Selected passage
##########

= Quarterly Publication of Individuals Who Have Chosen to Expatriate =

American government publication

The Quarterly Publication of Individuals Who Have Chosen to Expatriate, also known as the Quarterly Publication of Individuals, Who Have Chosen to Expatriate, as Required by Section 6039G, is a publication of the United States Internal Revenue Service (IRS) in the Federal Register, listing the names of certain individuals with respect to whom the IRS has received information regarding loss of citizenship during the preceding quarter.

==Overview==
The practice of publishing the names of ex-citizens is not unique to the United States. South Korea's Ministry of Justice, for example, also publishes the names of people losing South Korean nationality in the government gazette. Prior to the 1990s, however, loss of United States citizenship was not a matter of public record; the State Department considered that routine disclosure of the names of people giving up U.S. citizenship might violate the Privacy Act of 1974 and other laws.

The United States government first released a list of former U.S. citizens in a State Department letter to Congress made public by a 1995 Joint Committee on Taxation report. That report contained the names of 978 people who had relinquished U.S. citizenship between January 1, 1994 and April 25, 1995. This action was in the larger context of widespread media attention to the issue of wealthy individuals who gave up citizenship to avoid United States taxes. As a result, several legislators proposed bills or amendments to end the confidentiality surrounding loss of citizenship, and to publish the names of ex-citizens. The one that eventually passed was an amendment by Sam Gibbons (D-FL) to the Health Insurance Portability and Accountability Act of 1996. That amendment added new provisions to the Internal Revenue Code (now at ) to require that the Treasury Department publish the names of persons relinquishing U.S. citizenship within thirty days after the end of each calendar quarter. Publication began in 1996; lists published in 1997 included the names of people losing citizenship after 1995. The list includes only the names of former citizens, not their reasons for giving up citizenship or other information about them. Lawyers familiar with the process state that it takes roughly six months after people give up citizenship for their names to appear in the list.

##########

Assigned task 1
Reproduce word for word the part of the passage on the Quarterly Publication between "American government publication" and "the preceding quarter.", inclusive.
Assigned task 2
According to the passage on the Quarterly Publication, why was loss of United States citizenship not a matter of public record before the 1990s?
The listing after this point is separate from the passage on the Quarterly Publication.

##########

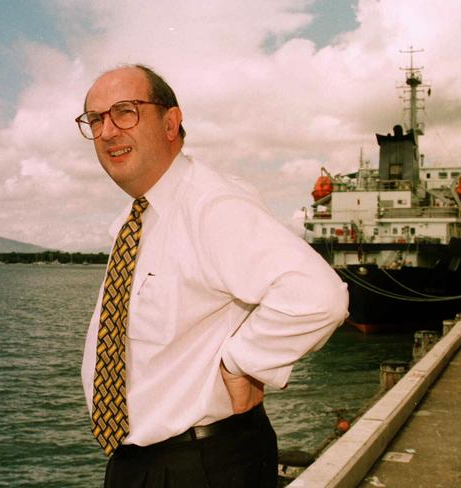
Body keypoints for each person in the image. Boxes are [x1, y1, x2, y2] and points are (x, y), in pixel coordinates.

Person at [79, 64, 348, 487]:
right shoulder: (137, 222)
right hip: (144, 463)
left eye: (125, 111)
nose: (108, 131)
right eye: (96, 119)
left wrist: (242, 362)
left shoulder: (210, 204)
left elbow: (319, 296)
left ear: (171, 122)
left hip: (201, 464)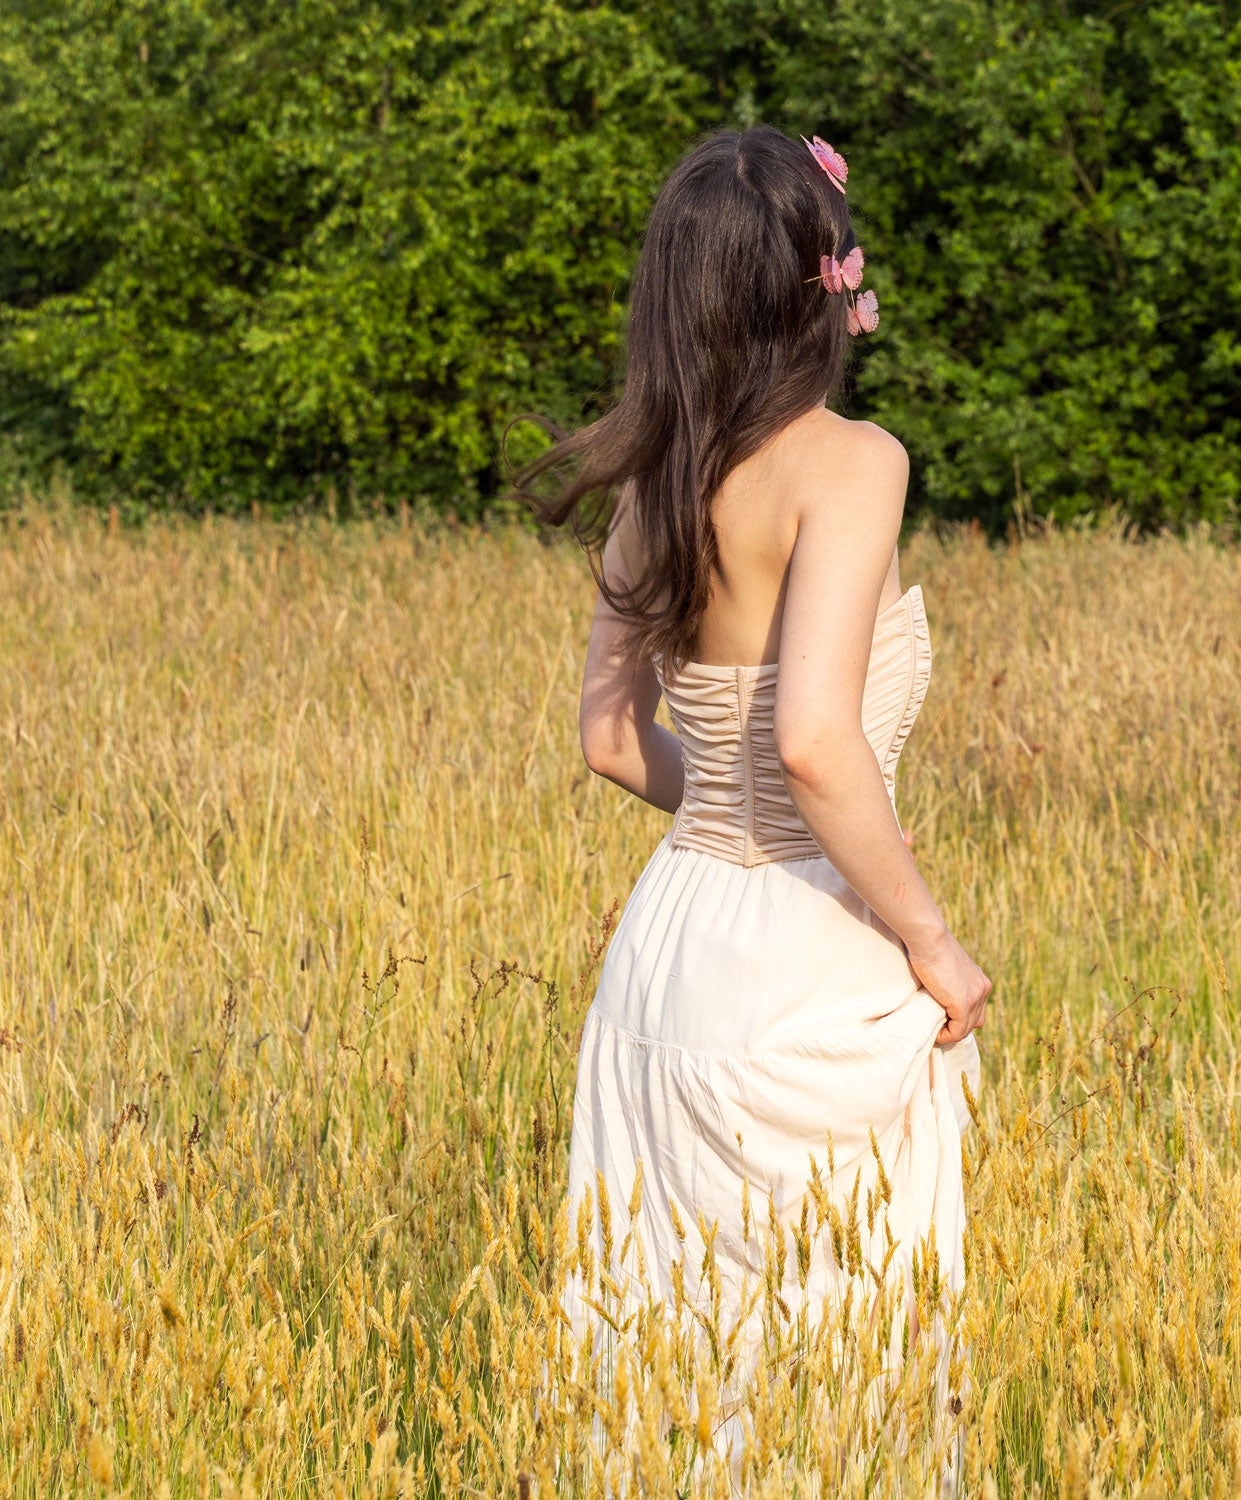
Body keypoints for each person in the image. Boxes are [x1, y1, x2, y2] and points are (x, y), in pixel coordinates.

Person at [516, 123, 990, 1491]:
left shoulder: (655, 471)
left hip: (668, 951)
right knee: (839, 1363)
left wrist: (722, 806)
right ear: (823, 288)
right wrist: (934, 942)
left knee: (668, 1354)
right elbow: (817, 744)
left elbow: (614, 744)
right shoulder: (853, 464)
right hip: (803, 949)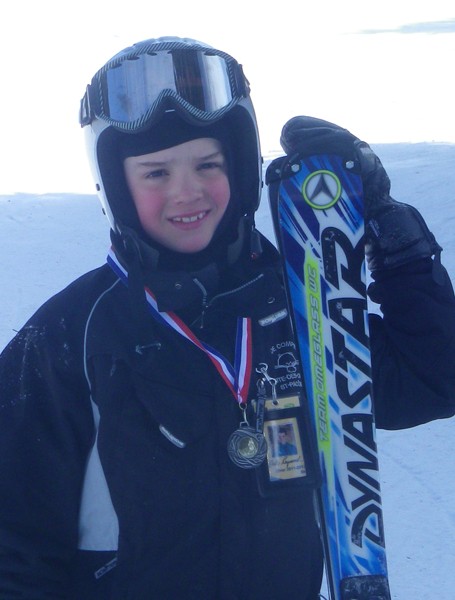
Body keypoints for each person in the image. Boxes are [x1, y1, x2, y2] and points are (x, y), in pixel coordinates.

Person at [0, 36, 454, 600]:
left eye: (207, 164)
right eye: (155, 173)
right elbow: (14, 548)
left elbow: (432, 377)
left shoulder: (302, 304)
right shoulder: (67, 339)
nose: (187, 192)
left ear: (238, 166)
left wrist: (389, 230)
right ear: (116, 186)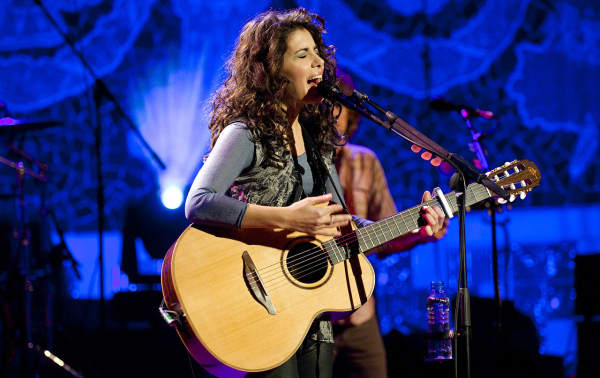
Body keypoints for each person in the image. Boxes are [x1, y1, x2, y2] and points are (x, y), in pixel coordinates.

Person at [184, 8, 445, 378]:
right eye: (302, 54)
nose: (318, 62)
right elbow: (198, 202)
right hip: (258, 308)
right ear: (272, 69)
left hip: (307, 314)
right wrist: (288, 218)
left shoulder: (318, 144)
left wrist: (412, 226)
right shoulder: (245, 133)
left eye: (318, 53)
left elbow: (341, 223)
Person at [331, 70, 449, 378]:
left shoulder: (365, 161)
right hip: (306, 318)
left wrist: (421, 233)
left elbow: (385, 235)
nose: (330, 115)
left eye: (337, 106)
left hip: (359, 312)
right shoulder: (295, 162)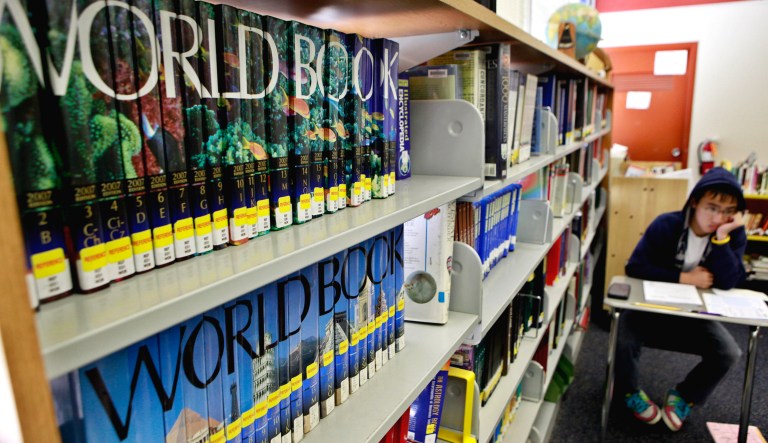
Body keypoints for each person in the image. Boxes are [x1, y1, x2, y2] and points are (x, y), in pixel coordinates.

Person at [615, 167, 747, 432]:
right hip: (650, 309)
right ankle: (628, 393)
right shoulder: (667, 224)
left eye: (727, 211)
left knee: (728, 353)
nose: (718, 217)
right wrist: (683, 278)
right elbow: (635, 267)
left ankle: (684, 395)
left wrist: (721, 241)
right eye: (712, 208)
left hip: (694, 315)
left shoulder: (730, 234)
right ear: (695, 201)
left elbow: (729, 281)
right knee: (623, 338)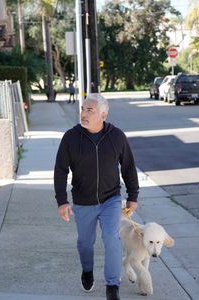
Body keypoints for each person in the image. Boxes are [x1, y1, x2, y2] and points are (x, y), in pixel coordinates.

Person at [54, 93, 139, 300]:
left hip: (111, 199)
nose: (83, 113)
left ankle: (112, 285)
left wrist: (133, 196)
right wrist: (62, 201)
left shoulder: (117, 136)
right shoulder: (71, 137)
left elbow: (128, 167)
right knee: (85, 243)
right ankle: (87, 271)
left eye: (89, 110)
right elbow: (60, 170)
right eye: (83, 109)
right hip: (83, 201)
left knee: (111, 237)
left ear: (103, 114)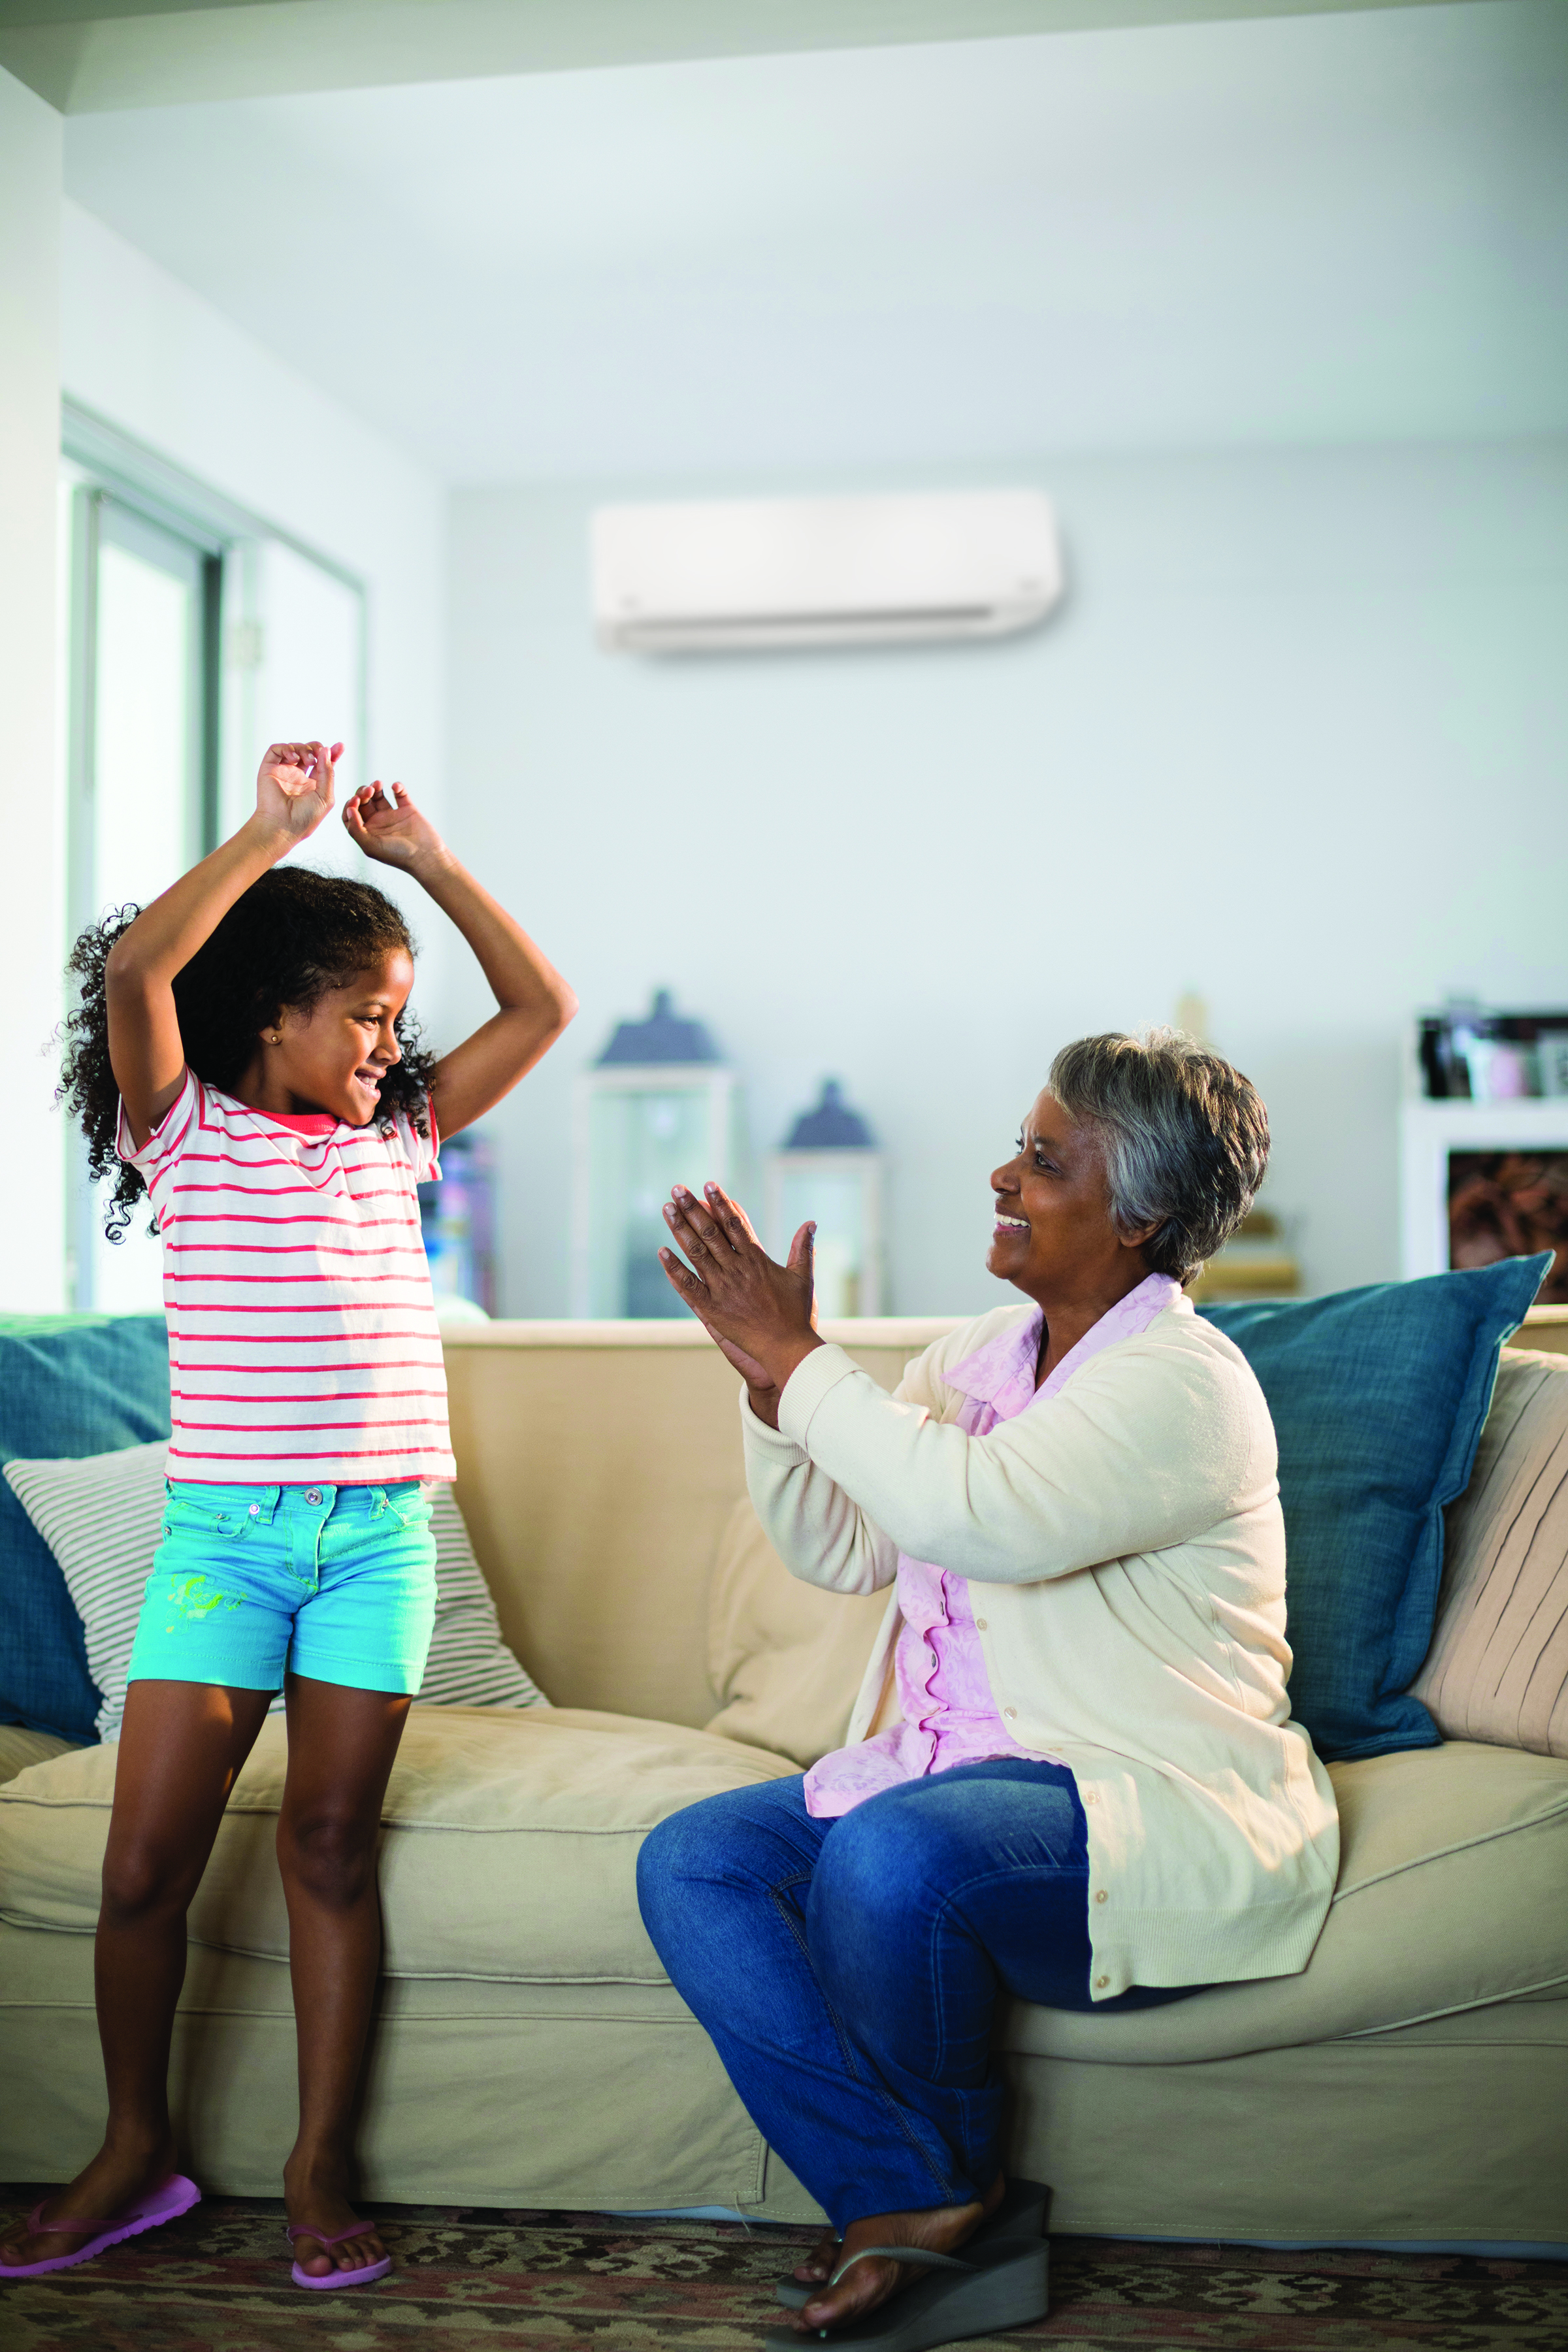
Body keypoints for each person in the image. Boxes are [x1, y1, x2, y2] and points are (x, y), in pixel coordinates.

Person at [636, 1031, 1339, 2351]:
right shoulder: (971, 1360)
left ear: (1139, 1219)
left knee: (895, 1854)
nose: (1005, 1176)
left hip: (1137, 1800)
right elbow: (846, 1545)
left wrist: (808, 1364)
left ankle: (926, 2213)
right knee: (697, 1862)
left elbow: (978, 1516)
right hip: (946, 1785)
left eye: (1046, 1160)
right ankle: (917, 2194)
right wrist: (770, 1386)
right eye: (1021, 1148)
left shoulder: (1185, 1386)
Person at [1, 742, 576, 2289]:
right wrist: (272, 831)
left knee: (329, 1845)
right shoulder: (185, 1132)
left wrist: (429, 867)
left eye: (398, 1018)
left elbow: (543, 1008)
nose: (394, 1044)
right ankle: (134, 2145)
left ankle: (319, 2160)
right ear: (273, 1014)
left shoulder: (399, 1139)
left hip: (377, 1545)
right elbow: (141, 972)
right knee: (142, 1868)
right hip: (223, 1548)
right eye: (368, 1015)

##########

Exercise output 1
American government publication

The Quarterly Publication of Individuals Who Have Chosen to Expatriate, also known as the Quarterly Publication of Individuals, Who Have Chosen to Expatriate, as Required by Section 6039G, is a publication of the United States Internal Revenue Service (IRS) in the Federal Register, listing the names of certain individuals with respect to whom the IRS has received information regarding loss of citizenship during the preceding quarter.

Exercise output 2
The State Department believed that routinely disclosing the names of people giving up U.S. citizenship might violate the Privacy Act of 1974 and other laws.